Ücretsiz Bakım Çalışması
Dünya Bankası Grubu'nun raporuna göre Kadın, İş Dünyası ve Hukuk 2018 Rapora göre dünya ekonomilerinden yalnızca yedisi ücretli doğum izni sağlayamıyor. Amerika Birleşik Devletleri de bunlardan biri. New York gibi eyaletler, kadın ve erkeklerin kullanabileceği Ücretli Aile İzni sağlıyor ancak NY hâlâ bu tür ücretli izin sağlayan azınlık eyaletler arasında yer alıyor. Bu, birçok kadını fiziksel, duygusal ve cinsel istismarın yanı sıra finansal istismara karşı da savunmasız bırakıyor.
Cinsel Şiddet
ABD'li kadınların üçte biri cinsel şiddet mağduru. ABD ordusundaki kadınların savaşta öldürülme olasılığı, erkek askerler tarafından tecavüze uğrama olasılığından daha yüksektir.

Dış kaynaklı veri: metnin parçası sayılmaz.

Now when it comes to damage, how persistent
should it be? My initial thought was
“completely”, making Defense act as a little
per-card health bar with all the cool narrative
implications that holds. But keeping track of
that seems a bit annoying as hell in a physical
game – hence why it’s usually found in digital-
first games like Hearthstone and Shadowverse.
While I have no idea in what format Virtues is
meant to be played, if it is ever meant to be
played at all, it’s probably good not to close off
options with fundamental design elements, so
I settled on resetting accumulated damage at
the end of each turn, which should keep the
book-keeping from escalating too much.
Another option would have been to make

Dört milyondan fazla kişi yakın partnerlerinden cinsel şiddete maruz kaldı, ancak Missouri hala yasal tecavüzcülerin ve cinsel tacizcilerin kurbanlarıyla evlenmeleri halinde mahkumiyetten kaçınmalarına izin veriyor. Florida, benzer yasasını Mart 2018'in başlarında değiştirdi ve Arkansas, geçen yıl, mağdurların bu suçlardan kaynaklanan hamilelikleri aldırmak istemeleri halinde tecavüzcülerin kurbanlarına dava açmasına izin veren bir yasayı kabul etti.

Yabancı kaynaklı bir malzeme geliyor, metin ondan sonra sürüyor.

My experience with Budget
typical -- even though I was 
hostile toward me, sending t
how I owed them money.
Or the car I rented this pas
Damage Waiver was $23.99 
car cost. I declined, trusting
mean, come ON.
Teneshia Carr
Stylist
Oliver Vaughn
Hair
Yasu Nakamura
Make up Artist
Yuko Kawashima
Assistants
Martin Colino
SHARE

Üreme Haklarına İlişkin Sınırlamalar
Guttmacher Enstitüsü tarafından yayınlanan istatistikler, kürtaj yaptırmak isteyen kadınların yaklaşık %60'ının halihazırda anne olduğunu gösteriyor. Birleşmiş Milletler İşkenceye Karşı Komite, kadının insan haklarını korumak için doğum kontrolü ve güvenli kürtajın gerekliliğini kabul ediyor, ancak ABD, dünya çapında kadınlara erkeklerin sahip olduğu üreme özgürlüğüne benzer özgürlükler sunan programları kesmeye devam ediyor.
Cinsel taciz
Kadınlar ayrıca işyerinde cinsel tacize uğrama riskiyle de daha fazla karşı karşıyadır. ABD'de cinsel taciz suç değildir ve yalnızca ara sıra sivil olarak cezalandırılır. Ancak taciz saldırı haline geldiğinde harekete geçiliyor gibi görünüyor. O zaman bile sistemimiz hâlâ mağduru yargılama ve failleri koruma eğiliminde. Brock Turner ve Harvey Weinstein'ın dahil olduğu son vakalar, ABD'li kadınları erkeklerden uzak "güvenli alanlar" aramaya itti; bu da muhtemelen yalnızca ekonomik fırsatları daha da sınırlayacak ve muhtemelen onları ayrımcılık iddialarına maruz bırakacak.
Geleceğe Bakan Vizyon
Uluslararası Etno-Dini Arabuluculuk Merkezi (ICERM), dünyanın dört bir yanındaki ülkelerde sürdürülebilir barışı desteklemeye kararlıdır ve bu, kadınlar olmadan gerçekleşemez. Nüfusun %50'sinin politikayı etkileyen Üst Düzey ve Orta Düzey liderlik pozisyonlarından dışlandığı topluluklarda sürdürülebilir barışı inşa edemeyiz (bkz. Hedef 4, 8 ve 10). Bu nedenle ICERM, kadınları (ve erkekleri) bu tür bir liderliğe hazırlamak için Etno-Dini Arabuluculuk konusunda eğitim ve sertifikasyon sağlıyor ve güçlü barışı tesis eden kurumlar inşa edecek ortaklıkları kolaylaştırmayı sabırsızlıkla bekliyoruz (bkz. Hedef 4, 5, 16 ve 17). Farklı üye devletlerin farklı acil ihtiyaçları olduğunun bilincinde olarak, uygun önlemlerin ihtiyatlı ve saygılı bir şekilde alınabilmesi için etkilenen taraflar arasında her düzeyde diyalog ve işbirliğini açmaya çalışıyoruz. Birbirimizin insanlığına saygı duyma konusunda ustalıkla yönlendirildiğimizde barış ve uyum içinde yaşayabileceğimize hâlâ inanıyoruz. Arabuluculuk gibi diyalog yoluyla, daha önce belirgin olmayan çözümleri birlikte yaratabiliriz.
Nance L. Schick, Av., Birleşmiş Milletler Genel Merkezindeki Uluslararası Etno-Dini Arabuluculuk Merkezi Ana Temsilcisi, New York.